The Miami Herald
October 12, 1968

Bosch: Often at Loggerheads With Law, Exile Had Always Remained Free

By DON BOHNING
Herald Latin America Editor
    Dr. Orlando Bosch, baby doctor turned exile activist, long has been one of the most controversial members of Miami's Cuban community.
    He also has been one of its most frequently arrested.
    His scuffles with federal authorities have ranged from charges of illegal possession of explosives and conspiring to export arms to a charge of extorting money form wealthy Cubans to finance his anti-Castro activities.
    Despite his numerous encounters with virtually every federal agency involved in Cuban affairs, Bosch has never served a sentence and never been convicted.
    The bespectacled 42-year-old father of five heads the militant Revolutionary Recovery Insurrectional Movement (MIRR), an organization which had emphasized direct and strong action against Cuba.

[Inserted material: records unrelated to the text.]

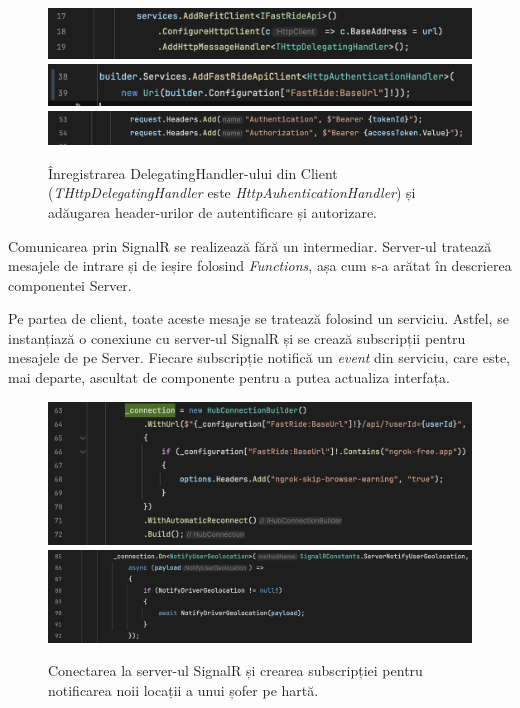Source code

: \begin{figure}[H]
    \centering
    \includegraphics[width=15cm]{Assets/configureDelegate1.png}
    \includegraphics[width=15cm]{Assets/configureDelegate2.png}
    \includegraphics[width=16cm]{Assets/configureDelegate3.png}
    \caption{Înregistrarea DelegatingHandler-ului din Client (\textit{THttpDelegatingHandler} este \textit{HttpAuhenticationHandler})
        și adăugarea header-urilor de autentificare și autorizare.}
    \label{fig:configureDelegate}
\end{figure}

Comunicarea prin SignalR se realizează fără un intermediar. Server-ul tratează mesajele de intrare și de ieșire folosind
\textit{Functions}, așa cum s-a arătat în descrierea componentei Server.

Pe partea de client, toate aceste mesaje se tratează folosind un serviciu. Astfel, se instanțiază
o conexiune cu server-ul SignalR și se crează subscripții pentru mesajele de pe Server.
Fiecare subscripție notifică un \textit{event} din serviciu, care este, mai departe, ascultat de componente pentru
a putea actualiza interfața.

\begin{figure}[H]
    \centering
    \includegraphics[width=16cm]{Assets/signalrConnect.png}
    \includegraphics[width=16cm]{Assets/signalROn.png}
    \caption{Conectarea la server-ul SignalR și crearea subscripției pentru notificarea noii locații a unui șofer pe hartă.}
    \label{fig:signalR}
\end{figure}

    One of the more bizarre incidents in Bosch's career as an exile activist came in 1964.  He was arrested by Miami authorities as he cautiously towed a home-made, radio-controlled torpedo through the streets during rush hour traffic.
    In 1965, he was charged, along with five others, of trying to smuggle Castro-bound bombs out of the country, after federal agents raided a house near Orlando.
    In April, 1966, Sheriff's Deputies stopped Bosch and two friends at a road block on the Tamiami Trail in Collier County.  They found six live, 100-pound bombs stuffed with dynamite in the trunk of the car, snuggled up to several AR15 rifles and three other assorted weapons.
    In December, 1966, Bosch and one of his aides, Marcelino Garcia, went on trial in Miami Federal Court on charges of trying to extort $21,000 from a fellow refugee to finance anti-Castro operations.
    The charges were dropped after the prosecution's main witness reportedly offered to sell out to the defense.
    The two were acquitted.
    The pediatrician from Cuba's Las Villas Province claims his infiltration and attacks against Castro have brought him nothing but "harassment" form the U.S. authorities.
    Bosch clamed U.S. agents shadowed him day and night.
    He once claimed a man who identified himself as a State Department employee visited him at his home and offered him $10,000 to work in cooperation with the U.S. against Castro.  That was early in his exile career.
    Bosch said he turned the offer down.
    Bosch also claimed that "U.S. agents" once entered the MIRR offices, then on Flagler St., and withdrew "certain files" and "documents with the names of Cubans who contribute to the movement."  He also charged federal authorities with bugging his office and called a press conference to produce a small listening device.  He said it was found stuffed inside an electrical outlet.
    His MIRR has claimed a series of actions against Cuba.  Some are known to have occurred.  There is considerable doubt that others did.
    Bosch had dropped out of sight following his most recent courtroom appearance in December, 1967.  He had received virtually no public mention until a hooded figure called "Ernesto" offered him the post as the Cuban Power Miami spokesman in a strange press conference Sept. 20 of this year.
    A few days later, at a press conference of his own in a downtown hotel, Bosch announced he would accept the nomination.
    "I feel it is necessary for me to accept," Bosch said.  "I don't care about the consequences.  I don't know how the authorities will react, but it doesn't worry me."
    The authorities reacted Friday.  As Bosch was led away by FBI agents, he raised his manacled hands is V-for-victory signs, and shouted: "Victory for Cuban liberation."